Saturday, October 18, 2014

I Love You, Gramma

  I don't even know where to begin or what to say. My gramma, the one who held me as a baby, helped me as child, and encouraged me as an adult, peacefully passed away yesterday. You know, I always prided myself in being a very emotionally and mentally strong person, but this has just torn my heart to pieces. I went to her room, brought her some food the night before she passed and said goodnight like any other night. I only wish I had held onto her and never let go. I wasn't ready for this at all and I'll be the first to admit I don't know how to handle myself.

  I came home everyday and watched her struggle to get through another day as her health got worse and worse. She didn't deserve that. But she was strong. She always made time for us, always managed to smile through her pain. She was my living inspiration that I could literally get through anything, because she managed to get through everything. Ever since I was little, she always told me to follow my dreams. As I grew up, she always believed in me even when I doubted myself. But you know what? She's no longer in pain. She's no longer struggling just to get out of bed.


  Something my boyfriend mentioned to me, in scientific terms, he reminded me of the 1st Law of Thermodynamics:

Energy cannot be created or destroyed. It can only change form.

Gramma's energy has not been destroyed. Her body does not live anymore, but her spirit does.
Even her body will be beautifully recycled and her carbon will be redispursed through the ground, the plants, the atmosphere. Gramma will literally always be here. She'll be in the air I breathe, the wind I feel, a tree I see.

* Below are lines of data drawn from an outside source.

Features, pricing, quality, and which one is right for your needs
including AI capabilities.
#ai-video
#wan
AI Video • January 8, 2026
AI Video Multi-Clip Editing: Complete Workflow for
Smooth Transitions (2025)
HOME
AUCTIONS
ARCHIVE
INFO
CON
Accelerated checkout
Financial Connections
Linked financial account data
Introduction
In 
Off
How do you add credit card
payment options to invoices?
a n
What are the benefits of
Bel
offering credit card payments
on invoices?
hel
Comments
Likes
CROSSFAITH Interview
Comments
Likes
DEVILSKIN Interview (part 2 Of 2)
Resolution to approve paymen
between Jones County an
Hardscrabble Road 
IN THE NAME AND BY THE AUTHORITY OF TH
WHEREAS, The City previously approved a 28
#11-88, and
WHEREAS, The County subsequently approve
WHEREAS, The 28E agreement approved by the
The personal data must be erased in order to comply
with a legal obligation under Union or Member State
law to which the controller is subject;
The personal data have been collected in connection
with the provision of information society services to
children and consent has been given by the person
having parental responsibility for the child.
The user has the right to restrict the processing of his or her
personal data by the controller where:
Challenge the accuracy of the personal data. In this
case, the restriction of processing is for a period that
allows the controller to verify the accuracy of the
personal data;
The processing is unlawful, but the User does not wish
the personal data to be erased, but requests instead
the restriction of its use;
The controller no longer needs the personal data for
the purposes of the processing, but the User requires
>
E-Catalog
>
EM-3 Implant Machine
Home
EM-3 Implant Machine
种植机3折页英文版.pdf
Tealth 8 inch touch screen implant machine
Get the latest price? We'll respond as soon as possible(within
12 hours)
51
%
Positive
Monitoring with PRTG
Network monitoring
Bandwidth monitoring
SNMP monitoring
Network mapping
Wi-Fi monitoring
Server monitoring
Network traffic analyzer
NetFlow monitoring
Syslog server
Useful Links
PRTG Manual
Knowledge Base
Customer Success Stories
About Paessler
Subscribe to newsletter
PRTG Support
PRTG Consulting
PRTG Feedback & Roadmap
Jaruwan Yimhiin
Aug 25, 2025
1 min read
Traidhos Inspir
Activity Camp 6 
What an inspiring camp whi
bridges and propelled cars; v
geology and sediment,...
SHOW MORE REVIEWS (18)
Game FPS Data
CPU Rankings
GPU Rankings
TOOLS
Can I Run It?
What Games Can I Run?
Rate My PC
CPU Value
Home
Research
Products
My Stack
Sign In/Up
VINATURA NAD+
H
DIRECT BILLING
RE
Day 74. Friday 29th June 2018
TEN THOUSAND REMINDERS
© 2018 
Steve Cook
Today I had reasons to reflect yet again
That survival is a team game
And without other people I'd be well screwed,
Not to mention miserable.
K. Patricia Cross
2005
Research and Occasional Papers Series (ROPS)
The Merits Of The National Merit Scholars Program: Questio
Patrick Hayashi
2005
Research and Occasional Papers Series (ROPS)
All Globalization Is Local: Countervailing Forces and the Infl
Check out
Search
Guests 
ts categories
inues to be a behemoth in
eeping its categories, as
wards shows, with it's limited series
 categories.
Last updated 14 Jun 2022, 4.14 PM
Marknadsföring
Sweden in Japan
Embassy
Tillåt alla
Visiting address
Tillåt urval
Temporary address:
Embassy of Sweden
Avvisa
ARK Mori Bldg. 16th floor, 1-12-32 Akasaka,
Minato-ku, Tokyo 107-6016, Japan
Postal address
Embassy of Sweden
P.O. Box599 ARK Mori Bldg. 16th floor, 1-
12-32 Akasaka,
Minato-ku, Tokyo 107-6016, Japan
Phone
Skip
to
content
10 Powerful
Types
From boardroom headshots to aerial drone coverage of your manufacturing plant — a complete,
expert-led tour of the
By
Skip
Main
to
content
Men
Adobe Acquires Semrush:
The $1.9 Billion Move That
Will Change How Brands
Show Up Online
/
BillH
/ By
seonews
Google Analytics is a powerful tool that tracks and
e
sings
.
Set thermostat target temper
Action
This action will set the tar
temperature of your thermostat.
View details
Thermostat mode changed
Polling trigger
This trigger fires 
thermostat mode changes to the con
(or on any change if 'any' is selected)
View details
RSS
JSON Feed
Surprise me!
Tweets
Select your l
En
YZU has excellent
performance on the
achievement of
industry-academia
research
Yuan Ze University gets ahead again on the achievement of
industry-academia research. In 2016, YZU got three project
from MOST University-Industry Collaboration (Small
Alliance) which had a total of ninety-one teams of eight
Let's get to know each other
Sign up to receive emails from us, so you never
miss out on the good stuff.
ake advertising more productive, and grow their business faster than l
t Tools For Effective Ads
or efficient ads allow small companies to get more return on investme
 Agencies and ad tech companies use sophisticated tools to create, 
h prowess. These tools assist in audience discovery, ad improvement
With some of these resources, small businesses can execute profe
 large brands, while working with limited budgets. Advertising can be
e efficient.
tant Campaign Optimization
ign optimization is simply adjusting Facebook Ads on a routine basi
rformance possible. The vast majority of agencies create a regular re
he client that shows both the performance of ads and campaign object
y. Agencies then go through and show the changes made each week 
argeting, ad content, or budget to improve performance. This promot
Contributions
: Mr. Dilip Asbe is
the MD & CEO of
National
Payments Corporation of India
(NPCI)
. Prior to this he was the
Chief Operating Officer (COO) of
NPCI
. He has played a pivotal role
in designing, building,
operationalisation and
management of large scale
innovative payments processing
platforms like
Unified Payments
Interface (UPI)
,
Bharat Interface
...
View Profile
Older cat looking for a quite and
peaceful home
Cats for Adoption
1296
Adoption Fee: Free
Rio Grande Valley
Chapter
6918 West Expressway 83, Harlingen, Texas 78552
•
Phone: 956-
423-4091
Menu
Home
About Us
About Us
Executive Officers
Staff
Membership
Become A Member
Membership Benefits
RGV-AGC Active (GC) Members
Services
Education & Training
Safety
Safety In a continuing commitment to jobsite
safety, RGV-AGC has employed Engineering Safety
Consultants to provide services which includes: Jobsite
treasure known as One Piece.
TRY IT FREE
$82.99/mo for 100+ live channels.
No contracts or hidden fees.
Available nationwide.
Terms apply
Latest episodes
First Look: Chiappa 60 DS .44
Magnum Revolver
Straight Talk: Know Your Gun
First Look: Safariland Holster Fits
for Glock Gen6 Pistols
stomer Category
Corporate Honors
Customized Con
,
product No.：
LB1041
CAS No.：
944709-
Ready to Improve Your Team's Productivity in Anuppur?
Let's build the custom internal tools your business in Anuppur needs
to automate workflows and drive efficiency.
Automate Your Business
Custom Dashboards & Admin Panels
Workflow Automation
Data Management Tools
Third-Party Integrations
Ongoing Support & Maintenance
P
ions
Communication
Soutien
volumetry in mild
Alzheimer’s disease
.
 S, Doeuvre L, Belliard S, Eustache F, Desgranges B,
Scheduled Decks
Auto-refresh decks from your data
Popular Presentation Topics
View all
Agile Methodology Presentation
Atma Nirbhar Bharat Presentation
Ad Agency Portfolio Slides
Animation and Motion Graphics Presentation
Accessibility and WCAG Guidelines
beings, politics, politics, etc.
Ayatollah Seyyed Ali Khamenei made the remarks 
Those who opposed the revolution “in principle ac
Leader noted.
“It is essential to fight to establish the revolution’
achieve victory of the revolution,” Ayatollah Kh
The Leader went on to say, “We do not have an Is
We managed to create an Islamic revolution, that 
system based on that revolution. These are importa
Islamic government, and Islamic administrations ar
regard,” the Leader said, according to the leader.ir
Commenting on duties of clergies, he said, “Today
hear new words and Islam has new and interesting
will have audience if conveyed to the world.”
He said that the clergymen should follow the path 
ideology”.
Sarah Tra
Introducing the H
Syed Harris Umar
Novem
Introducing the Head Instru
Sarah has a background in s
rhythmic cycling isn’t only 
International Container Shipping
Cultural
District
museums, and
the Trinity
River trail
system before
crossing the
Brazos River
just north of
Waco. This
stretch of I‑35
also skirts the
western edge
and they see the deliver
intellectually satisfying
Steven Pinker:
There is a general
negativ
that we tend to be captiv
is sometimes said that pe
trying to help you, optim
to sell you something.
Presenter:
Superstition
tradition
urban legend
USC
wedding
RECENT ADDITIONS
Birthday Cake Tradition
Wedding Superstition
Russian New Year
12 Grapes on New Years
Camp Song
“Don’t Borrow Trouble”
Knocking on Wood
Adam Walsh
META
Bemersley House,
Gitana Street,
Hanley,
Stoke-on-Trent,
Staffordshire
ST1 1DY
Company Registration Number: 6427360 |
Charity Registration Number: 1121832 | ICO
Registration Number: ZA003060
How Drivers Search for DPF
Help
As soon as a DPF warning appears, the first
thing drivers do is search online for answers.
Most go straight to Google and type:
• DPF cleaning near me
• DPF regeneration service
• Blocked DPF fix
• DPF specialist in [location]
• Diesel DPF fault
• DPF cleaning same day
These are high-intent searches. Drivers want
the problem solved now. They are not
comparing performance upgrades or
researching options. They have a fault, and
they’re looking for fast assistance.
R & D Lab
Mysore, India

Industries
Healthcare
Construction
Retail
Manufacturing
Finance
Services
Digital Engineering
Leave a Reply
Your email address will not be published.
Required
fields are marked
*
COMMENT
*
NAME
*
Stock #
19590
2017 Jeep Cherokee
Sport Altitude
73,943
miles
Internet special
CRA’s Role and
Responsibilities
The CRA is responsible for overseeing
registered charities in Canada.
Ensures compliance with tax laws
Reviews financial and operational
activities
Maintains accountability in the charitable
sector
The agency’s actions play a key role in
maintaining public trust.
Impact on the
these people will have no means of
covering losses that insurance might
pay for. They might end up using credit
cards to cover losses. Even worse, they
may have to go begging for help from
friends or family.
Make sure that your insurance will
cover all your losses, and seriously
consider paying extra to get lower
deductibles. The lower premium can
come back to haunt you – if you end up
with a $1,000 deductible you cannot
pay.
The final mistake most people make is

And she'll always and forever live on in my heart.


  No, I don't think it's fair that she won't be there to see me graduate. I won't be able to hug her at my wedding. Just sitting downstairs alone, the silence of not hearing her oxygen machine tears me apart. But she's still here. She believed in me, and I'll continue that by believing in myself. I want to be strong just like her. I want to take whatever life gives me and still manage a smile, just like she did. I know she'll be smiling down. I want to become the woman she knew I could be.

   I miss you Gramma. I will always remember our times together. I'll miss setting up my hookah outside and laughing at the stories you'd tell me as you joined me. I love, and forever will love you. And I will always feel you in the nature around me, and keep you in the soul inside me.